→ Aim 1
Print everything in the notebook excerpt from "display(data_df)" down to "data_df = cal_palm.standardize_columns(cols_not_to_standardize)".

Define the column, condition, and value for dropping rows
- column = 'your_column_name'
- condition = 'above'  # Options: 'equal', 'above', 'below'

In [None]:
data_df.columns

Set the parameters for dropping rows

In [None]:
column = 'City'  # The column you'd like to evaluate
condition = 'not'  # The condition to check ('equal', 'above', 'below')
value = 'Toronto'  # The value to compare against

In [None]:
data_df, other_df = cal_palm.drop_rows_based_on_value(column, condition, value)
display(data_df)

**Standardize Data**
- Enter Columns you Don't want to standardize into a list

In [None]:
# Remove anything you don't want to standardize
# cols_not_to_standardize = ['Age']

In [None]:
# data_df = cal_palm.standardize_columns(cols_not_to_standardize)
# data_df

Descriptive Stats

In [None]:
data_df.describe()

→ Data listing

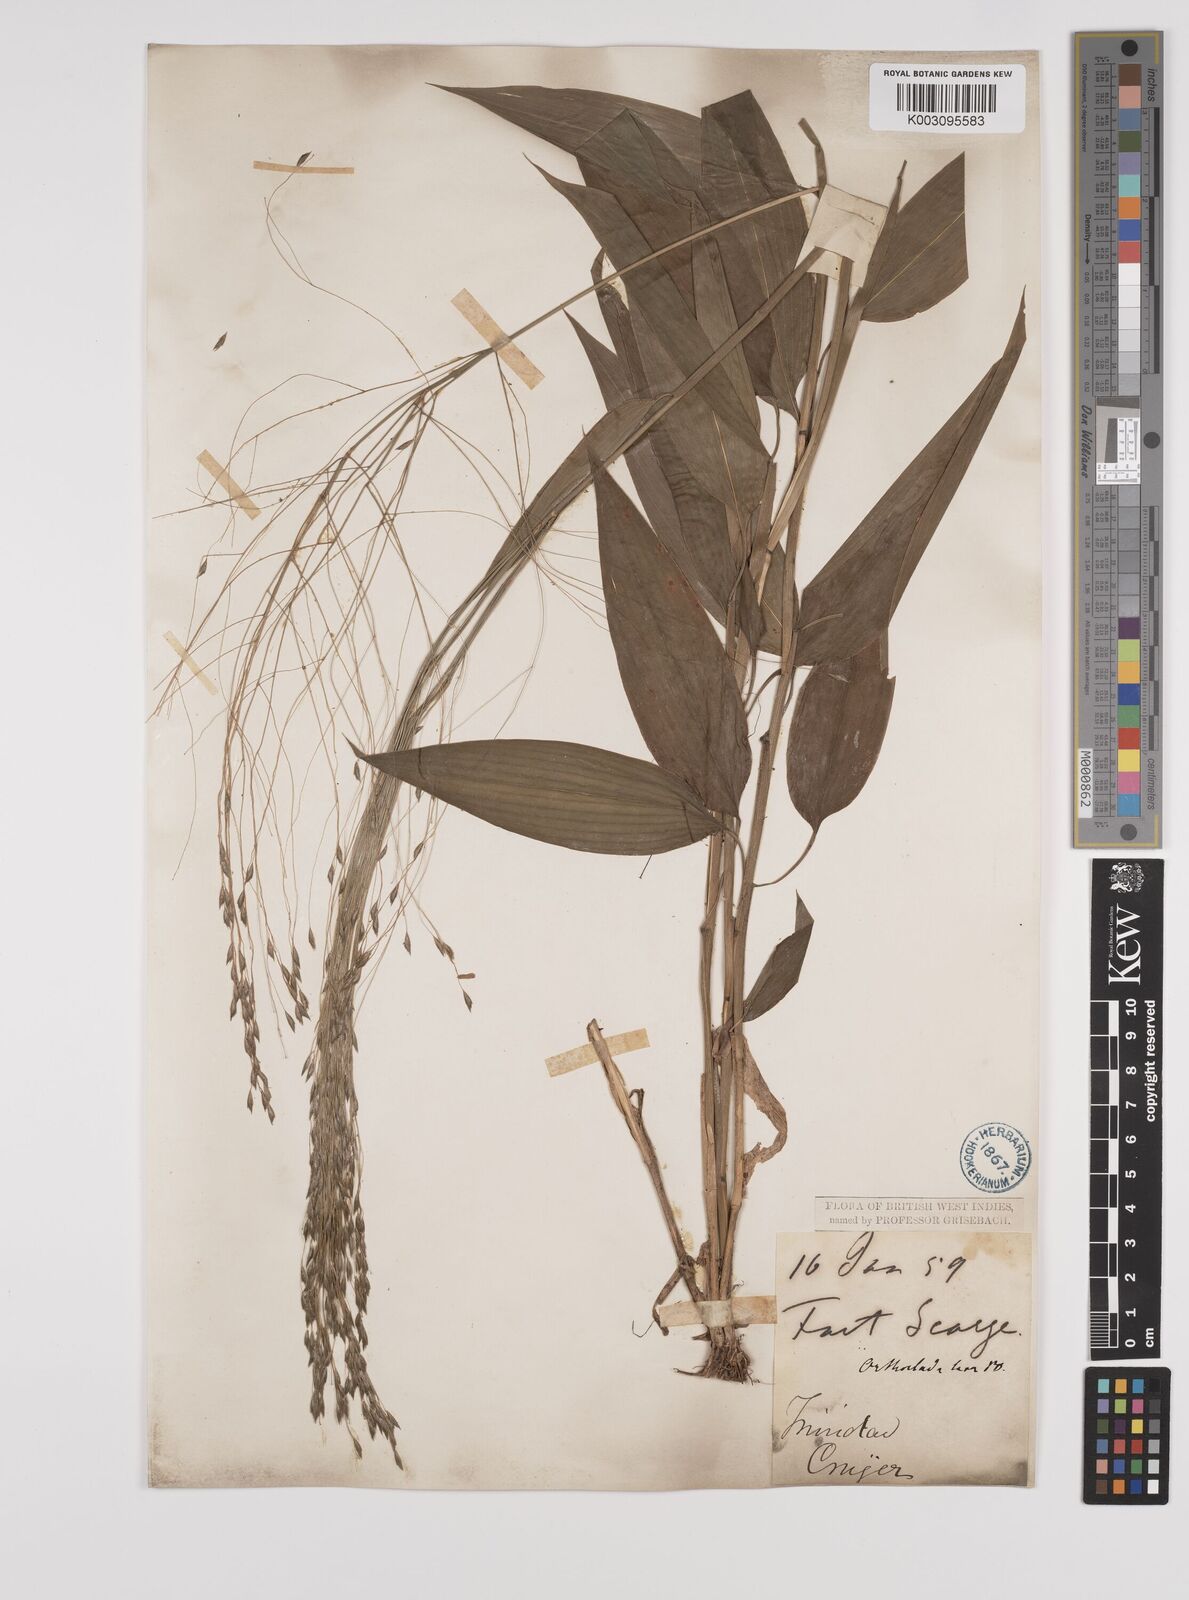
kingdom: Plantae
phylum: Tracheophyta
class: Liliopsida
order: Poales
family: Poaceae
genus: Orthoclada
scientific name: Orthoclada laxa
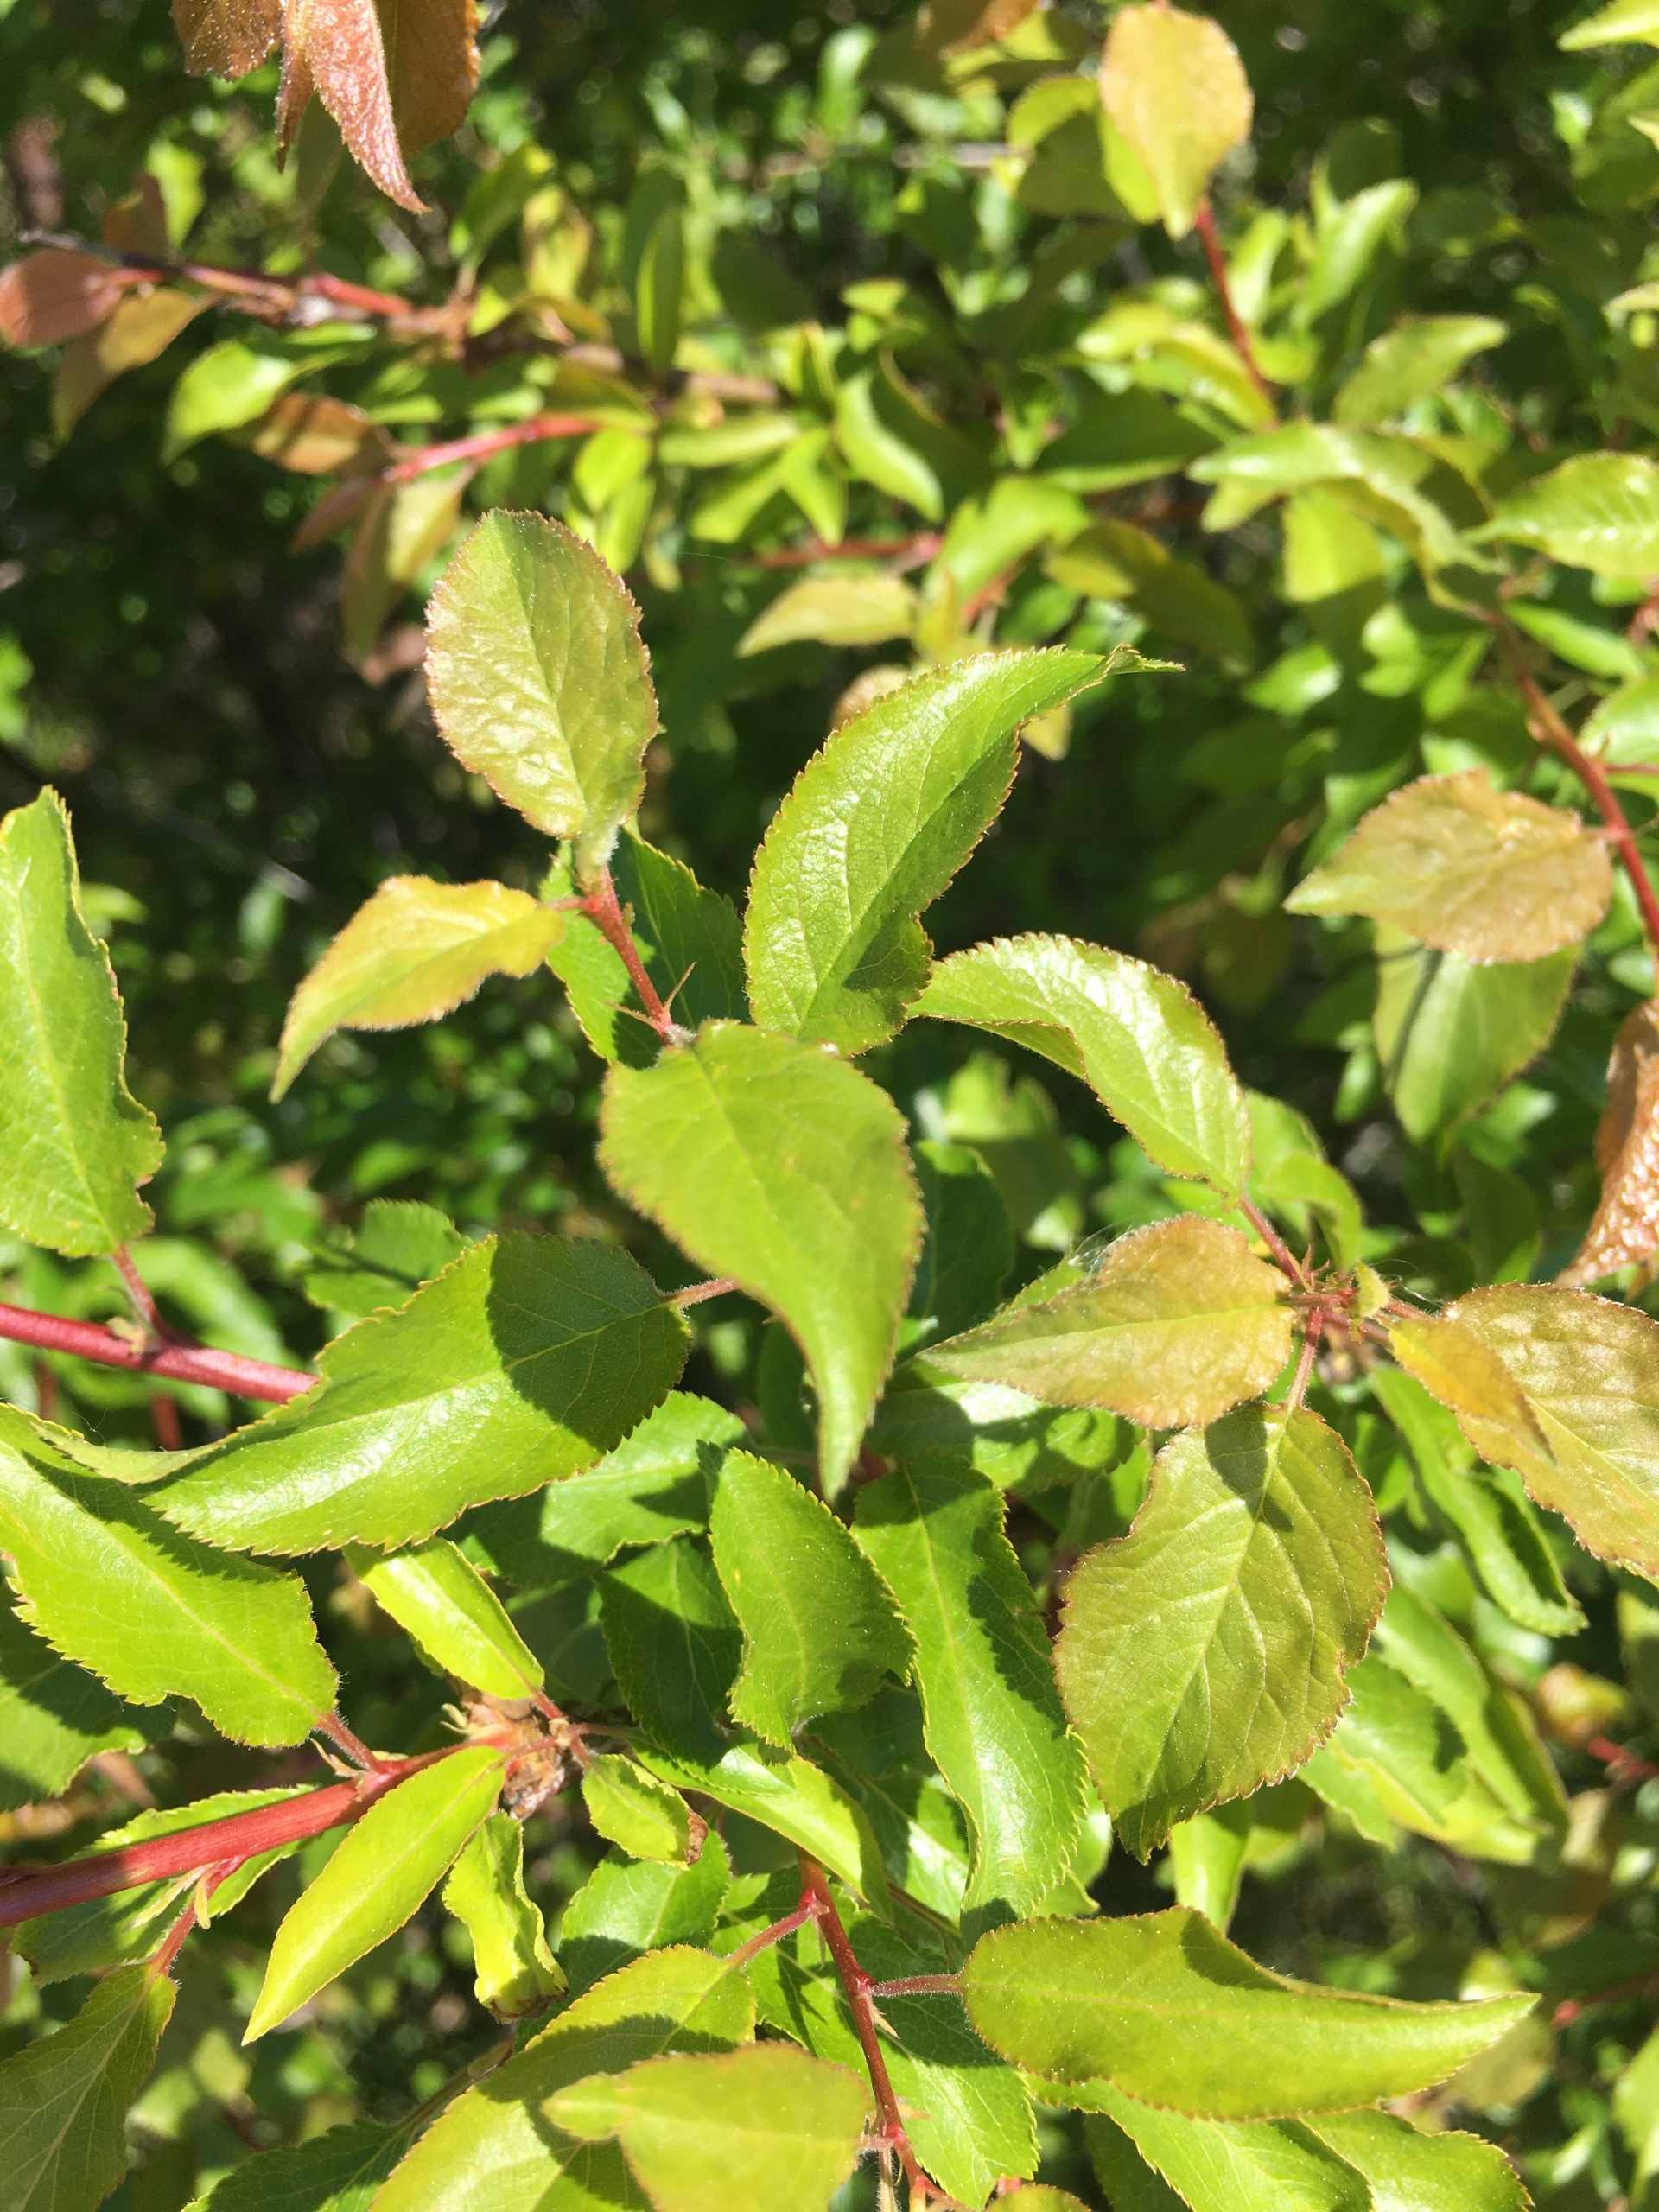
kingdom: Plantae
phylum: Tracheophyta
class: Magnoliopsida
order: Rosales
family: Rosaceae
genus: Prunus
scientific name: Prunus cerasifera
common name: Mirabel
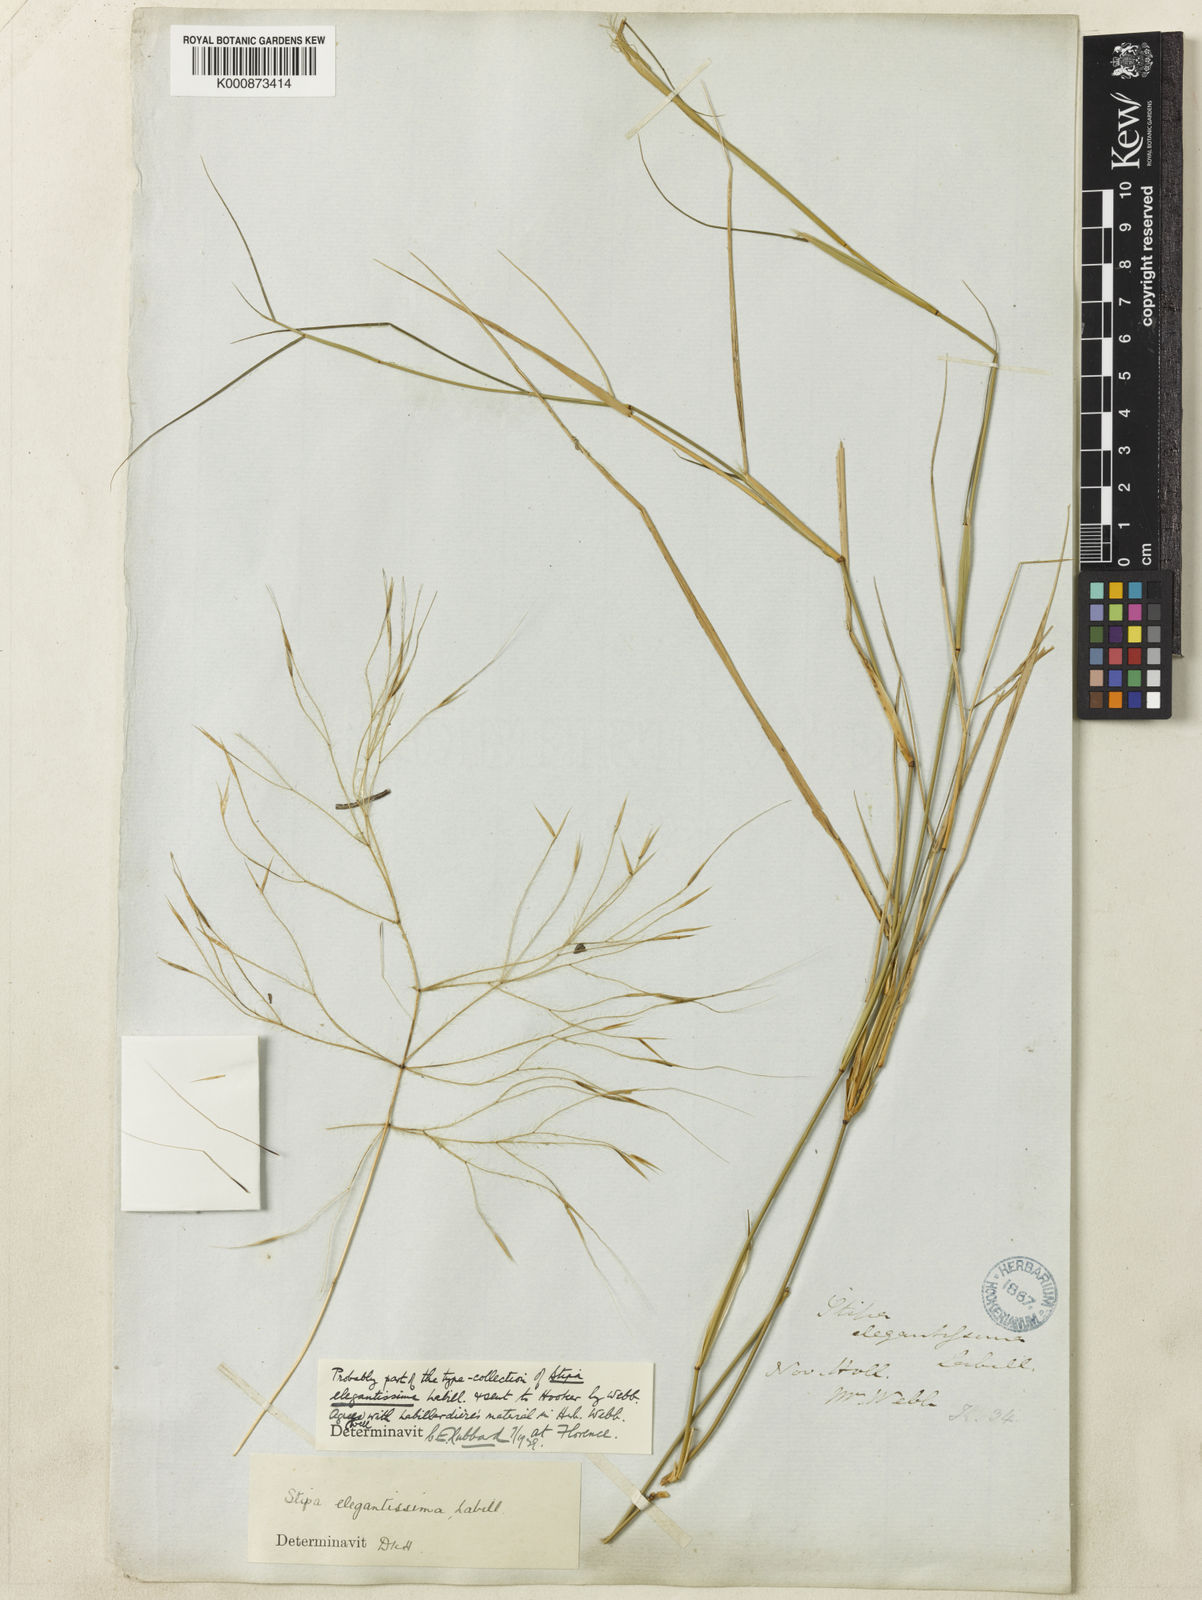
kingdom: Plantae
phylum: Tracheophyta
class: Liliopsida
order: Poales
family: Poaceae
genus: Austrostipa
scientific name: Austrostipa elegantissima
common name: Feather spear grass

→ Aim 2
Swap "scientific name" for "species" in the rows of the data listing, everything from the line containing "order: Rosales" down to the last row, and write those lines out again with nothing else changed. Leave the pictures out of your answer.

→ Task response 1
display(data_df)

**Standardize Data**
- Enter Columns you Don't want to standardize into a list

In [None]:
# Remove anything you don't want to standardize
# cols_not_to_standardize = ['Age']

In [None]:
# data_df = cal_palm.standardize_columns(cols_not_to_standardize)

→ Task response 2
order: Rosales
family: Rosaceae
genus: Prunus
species: Prunus cerasifera
common name: Mirabel
kingdom: Plantae
phylum: Tracheophyta
class: Liliopsida
order: Poales
family: Poaceae
genus: Austrostipa
species: Austrostipa elegantissima
common name: Feather spear grass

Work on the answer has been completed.